Let’s presume you expect at least 150 subscribers to keep paying their subscription fee each month, you will need to charge $50 per month to break even.

You probably won’t break even in your first month, but it’s always better to set your paid membership fee to a sustainable rate.

You can also charge lower if you expect to grow your subscriber base to a much higher number and you are willing to bootstrap the businesses till you become big enough.

The price you set must also be a rate that people in your niche will be willing to pay for the value you are offering.

If your calculations show that you are spending way more than the earning potential of your site, cut back on your expenses till you arrive at a realistic rate.

Frequently Asked Questions

Are Membership Sites Profitable?

Provided you are offering services and content that can make a difference in the lives of a large number of people and you are able to convince them to subscribe, you can make lots of money with your membership website.

How Much Do Membership Sites Cost?

The cost depends on whether you’re hiring a web developer to build your site from the scratch or you are using a site builder/WordPress plugin.

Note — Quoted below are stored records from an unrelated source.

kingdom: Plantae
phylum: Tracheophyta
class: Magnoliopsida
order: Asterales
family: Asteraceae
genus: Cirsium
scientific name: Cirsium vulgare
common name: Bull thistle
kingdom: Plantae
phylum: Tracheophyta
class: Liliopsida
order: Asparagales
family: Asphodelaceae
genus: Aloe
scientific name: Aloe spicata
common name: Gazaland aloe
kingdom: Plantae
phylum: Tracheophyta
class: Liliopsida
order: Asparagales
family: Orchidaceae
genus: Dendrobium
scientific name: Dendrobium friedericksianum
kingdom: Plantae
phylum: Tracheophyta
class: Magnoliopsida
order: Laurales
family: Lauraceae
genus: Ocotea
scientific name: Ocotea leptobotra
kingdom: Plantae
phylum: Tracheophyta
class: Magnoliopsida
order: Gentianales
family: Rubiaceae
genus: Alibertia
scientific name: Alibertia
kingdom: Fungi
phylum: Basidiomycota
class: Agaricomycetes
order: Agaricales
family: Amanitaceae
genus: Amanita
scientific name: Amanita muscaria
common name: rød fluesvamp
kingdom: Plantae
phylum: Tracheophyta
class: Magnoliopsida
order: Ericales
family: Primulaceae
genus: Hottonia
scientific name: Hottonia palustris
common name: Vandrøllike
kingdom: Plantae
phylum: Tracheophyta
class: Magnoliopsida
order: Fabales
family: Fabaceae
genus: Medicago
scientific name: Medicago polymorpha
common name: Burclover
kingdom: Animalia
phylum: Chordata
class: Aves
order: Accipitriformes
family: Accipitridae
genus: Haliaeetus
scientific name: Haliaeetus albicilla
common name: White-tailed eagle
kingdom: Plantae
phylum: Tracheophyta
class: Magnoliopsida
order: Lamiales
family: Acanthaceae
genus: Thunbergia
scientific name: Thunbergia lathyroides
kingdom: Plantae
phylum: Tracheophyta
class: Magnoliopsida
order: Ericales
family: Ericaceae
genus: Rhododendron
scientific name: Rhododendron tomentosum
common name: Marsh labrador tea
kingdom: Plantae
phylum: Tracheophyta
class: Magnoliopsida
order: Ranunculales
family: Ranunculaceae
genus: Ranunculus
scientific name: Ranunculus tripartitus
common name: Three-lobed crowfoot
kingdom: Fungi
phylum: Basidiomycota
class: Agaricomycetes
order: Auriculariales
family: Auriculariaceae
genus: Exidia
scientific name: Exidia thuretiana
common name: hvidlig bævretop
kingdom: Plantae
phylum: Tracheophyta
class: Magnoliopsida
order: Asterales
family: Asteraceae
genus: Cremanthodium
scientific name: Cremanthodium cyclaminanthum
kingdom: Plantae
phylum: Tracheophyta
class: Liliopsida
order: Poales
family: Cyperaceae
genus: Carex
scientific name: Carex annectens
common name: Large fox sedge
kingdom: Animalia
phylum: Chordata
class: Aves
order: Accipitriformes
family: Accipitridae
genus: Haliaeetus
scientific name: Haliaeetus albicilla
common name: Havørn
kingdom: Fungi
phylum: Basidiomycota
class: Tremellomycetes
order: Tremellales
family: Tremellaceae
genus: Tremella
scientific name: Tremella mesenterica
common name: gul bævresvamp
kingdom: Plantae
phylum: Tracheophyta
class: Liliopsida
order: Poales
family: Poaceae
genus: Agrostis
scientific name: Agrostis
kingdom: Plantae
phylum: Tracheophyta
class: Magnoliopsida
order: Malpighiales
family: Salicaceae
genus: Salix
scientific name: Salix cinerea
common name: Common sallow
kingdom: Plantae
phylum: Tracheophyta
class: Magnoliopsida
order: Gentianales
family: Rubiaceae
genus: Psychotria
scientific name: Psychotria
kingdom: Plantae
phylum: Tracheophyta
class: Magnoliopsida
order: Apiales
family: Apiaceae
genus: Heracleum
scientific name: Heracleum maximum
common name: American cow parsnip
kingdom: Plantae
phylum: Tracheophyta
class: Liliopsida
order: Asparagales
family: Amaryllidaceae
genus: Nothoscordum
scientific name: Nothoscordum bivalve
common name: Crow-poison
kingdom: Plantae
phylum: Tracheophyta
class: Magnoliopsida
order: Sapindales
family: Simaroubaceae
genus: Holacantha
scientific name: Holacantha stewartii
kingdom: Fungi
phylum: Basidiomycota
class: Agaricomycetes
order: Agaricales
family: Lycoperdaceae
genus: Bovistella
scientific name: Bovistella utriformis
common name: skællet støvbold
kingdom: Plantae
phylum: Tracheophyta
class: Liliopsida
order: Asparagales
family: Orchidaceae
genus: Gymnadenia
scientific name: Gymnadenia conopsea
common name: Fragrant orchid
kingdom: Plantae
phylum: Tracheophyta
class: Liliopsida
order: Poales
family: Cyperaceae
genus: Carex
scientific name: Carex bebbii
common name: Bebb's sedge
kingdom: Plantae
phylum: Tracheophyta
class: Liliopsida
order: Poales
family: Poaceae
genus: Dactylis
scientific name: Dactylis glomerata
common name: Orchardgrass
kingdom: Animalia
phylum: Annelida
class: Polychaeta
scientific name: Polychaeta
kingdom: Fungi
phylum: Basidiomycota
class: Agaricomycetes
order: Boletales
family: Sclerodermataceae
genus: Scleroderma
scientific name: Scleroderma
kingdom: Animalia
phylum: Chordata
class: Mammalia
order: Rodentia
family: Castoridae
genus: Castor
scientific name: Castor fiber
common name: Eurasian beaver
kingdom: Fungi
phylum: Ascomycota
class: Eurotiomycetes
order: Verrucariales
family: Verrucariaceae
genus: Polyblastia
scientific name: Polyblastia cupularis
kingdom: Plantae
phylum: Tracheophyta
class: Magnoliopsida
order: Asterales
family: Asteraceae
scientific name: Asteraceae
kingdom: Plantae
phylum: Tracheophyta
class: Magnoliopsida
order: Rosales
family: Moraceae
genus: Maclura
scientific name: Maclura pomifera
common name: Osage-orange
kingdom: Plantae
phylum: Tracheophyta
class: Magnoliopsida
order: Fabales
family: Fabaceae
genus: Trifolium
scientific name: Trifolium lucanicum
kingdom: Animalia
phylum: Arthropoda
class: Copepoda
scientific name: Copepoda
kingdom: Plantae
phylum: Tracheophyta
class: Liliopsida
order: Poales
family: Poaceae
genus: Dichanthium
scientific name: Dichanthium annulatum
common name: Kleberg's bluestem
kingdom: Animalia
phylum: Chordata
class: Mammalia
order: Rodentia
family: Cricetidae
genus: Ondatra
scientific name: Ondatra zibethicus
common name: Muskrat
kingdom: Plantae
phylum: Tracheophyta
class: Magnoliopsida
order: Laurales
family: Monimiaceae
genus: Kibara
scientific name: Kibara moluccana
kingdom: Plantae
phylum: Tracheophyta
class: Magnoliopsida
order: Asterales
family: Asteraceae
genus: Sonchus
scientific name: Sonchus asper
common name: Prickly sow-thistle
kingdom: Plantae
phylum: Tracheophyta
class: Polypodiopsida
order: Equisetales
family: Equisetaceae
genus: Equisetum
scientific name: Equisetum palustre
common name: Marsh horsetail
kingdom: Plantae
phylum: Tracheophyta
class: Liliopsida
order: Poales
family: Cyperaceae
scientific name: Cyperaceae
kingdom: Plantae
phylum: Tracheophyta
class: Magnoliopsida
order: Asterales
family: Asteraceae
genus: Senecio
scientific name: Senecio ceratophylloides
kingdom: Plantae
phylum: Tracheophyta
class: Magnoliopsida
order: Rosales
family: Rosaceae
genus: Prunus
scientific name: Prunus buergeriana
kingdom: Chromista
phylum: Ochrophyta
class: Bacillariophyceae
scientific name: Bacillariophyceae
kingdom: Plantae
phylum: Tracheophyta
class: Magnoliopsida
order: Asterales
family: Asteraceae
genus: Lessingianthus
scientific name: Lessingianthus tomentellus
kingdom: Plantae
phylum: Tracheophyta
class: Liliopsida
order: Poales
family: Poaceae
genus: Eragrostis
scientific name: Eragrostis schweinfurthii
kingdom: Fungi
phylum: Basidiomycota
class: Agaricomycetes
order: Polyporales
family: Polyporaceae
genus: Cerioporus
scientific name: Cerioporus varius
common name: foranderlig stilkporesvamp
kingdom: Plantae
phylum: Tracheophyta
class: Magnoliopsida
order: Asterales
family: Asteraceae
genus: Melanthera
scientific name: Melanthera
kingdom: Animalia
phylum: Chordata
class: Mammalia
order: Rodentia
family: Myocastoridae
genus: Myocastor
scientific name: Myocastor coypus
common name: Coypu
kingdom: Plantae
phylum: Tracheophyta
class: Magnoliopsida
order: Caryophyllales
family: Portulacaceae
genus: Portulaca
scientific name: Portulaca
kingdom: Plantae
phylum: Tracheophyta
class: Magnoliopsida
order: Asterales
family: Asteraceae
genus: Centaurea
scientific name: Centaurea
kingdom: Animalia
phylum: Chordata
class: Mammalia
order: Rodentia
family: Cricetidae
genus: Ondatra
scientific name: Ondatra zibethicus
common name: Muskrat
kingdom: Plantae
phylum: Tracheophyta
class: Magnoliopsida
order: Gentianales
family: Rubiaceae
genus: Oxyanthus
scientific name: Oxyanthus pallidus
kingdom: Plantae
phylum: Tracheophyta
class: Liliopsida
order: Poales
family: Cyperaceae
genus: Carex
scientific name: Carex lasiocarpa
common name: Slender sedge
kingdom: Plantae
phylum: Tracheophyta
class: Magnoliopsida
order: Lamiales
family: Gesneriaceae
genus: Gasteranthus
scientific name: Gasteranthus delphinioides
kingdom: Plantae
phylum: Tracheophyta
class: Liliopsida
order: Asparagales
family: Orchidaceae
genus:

A new site can cost thousands of dollars to build, while even the most premium subscription plan offered by most site builders will cost less than $350 per month.

Wrapping Up

Most membership sites don’t become household names in their industries overnight. You must trust the process, work hard, and be patient.

Use the knowledge you have gotten from the article to set up your site, then create a marketing strategy.

From there, promote your site aggressively and when you start getting new members, use the new income to double your marketing efforts till you reach the revenue target you set for yourself.